| Quoted text |
##############################

I am not an economist.
At the same time, economics is one of those fields where there’s a lot of lay understanding that circulates. It’s a discipline that most of us (myself included) think we understand far better than we do. I’m sure that, for anyone who’s spent time beyond the obligatory two-semester macro/micro sequence (unlike me), a lot of the popular discourse around our economy is as chafing as it is for me when I hear people tout Strunk and White as an exemplary text for learning to write.
Those people probably shouldn’t read this.
Anyway, this episode was prompted by a couple of recent polls that have been making their way across my feeds in recent weeks. The first is about a month old and comes from the Guardian; the story is titled “US economy going strong under Biden – Americans don’t believe it” and that offers a pretty solid explanation of what lies within. The Guardian poll came about a month after a Suffolk University poll that found that a significant number of Americans would trust TFG with the economy rather than Biden—you can see one write-up about this on The Hill.
I have to admit that it’s tempting for me to dig into these surveys. For example, it’s pretty well known that folks will often tend, with a spectrum of choices, towards the middle. So in the latter poll, given 10 choices, respondents clustered towards the middle 3 answers, all of which were synonyms for bad. (The choices offered were Good, Improving, Fair, and then 7 sets of those synonyms.) Whether this invalidates this question is (of course) debatable, but survey design can have an outsized impact on the conclusions, particularly when questions privilege a certain perspective.

##############################

| Information supplied |
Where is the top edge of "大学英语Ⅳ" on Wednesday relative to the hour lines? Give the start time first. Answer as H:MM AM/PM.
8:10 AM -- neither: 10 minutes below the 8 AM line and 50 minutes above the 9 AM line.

##############################

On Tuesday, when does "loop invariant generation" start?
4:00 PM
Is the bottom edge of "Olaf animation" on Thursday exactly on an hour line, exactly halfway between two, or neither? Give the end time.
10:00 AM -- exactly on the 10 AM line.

##############################

| Exercise 1 |
Reproduce part of the essay on economic polls word for word: begin at the words "I am not an" and stop after "learning to write.".
| Exercise 2 |
Answer these from the essay on economic polls:
(a) Which book do people tout as an exemplary text for learning to write?
(b) Which university ran the poll on whether Americans would trust TFG or Biden with the economy?
(c) How many answer choices were respondents given in the latter poll?
The data after the essay on economic polls isn't needed.

| Answer 1 |
I am not an economist.
At the same time, economics is one of those fields where there’s a lot of lay understanding that circulates. It’s a discipline that most of us (myself included) think we understand far better than we do. I’m sure that, for anyone who’s spent time beyond the obligatory two-semester macro/micro sequence (unlike me), a lot of the popular discourse around our economy is as chafing as it is for me when I hear people tout Strunk and White as an exemplary text for learning to write.

| Answer 2 |
(a) Strunk and White
(b) Suffolk University
(c) 10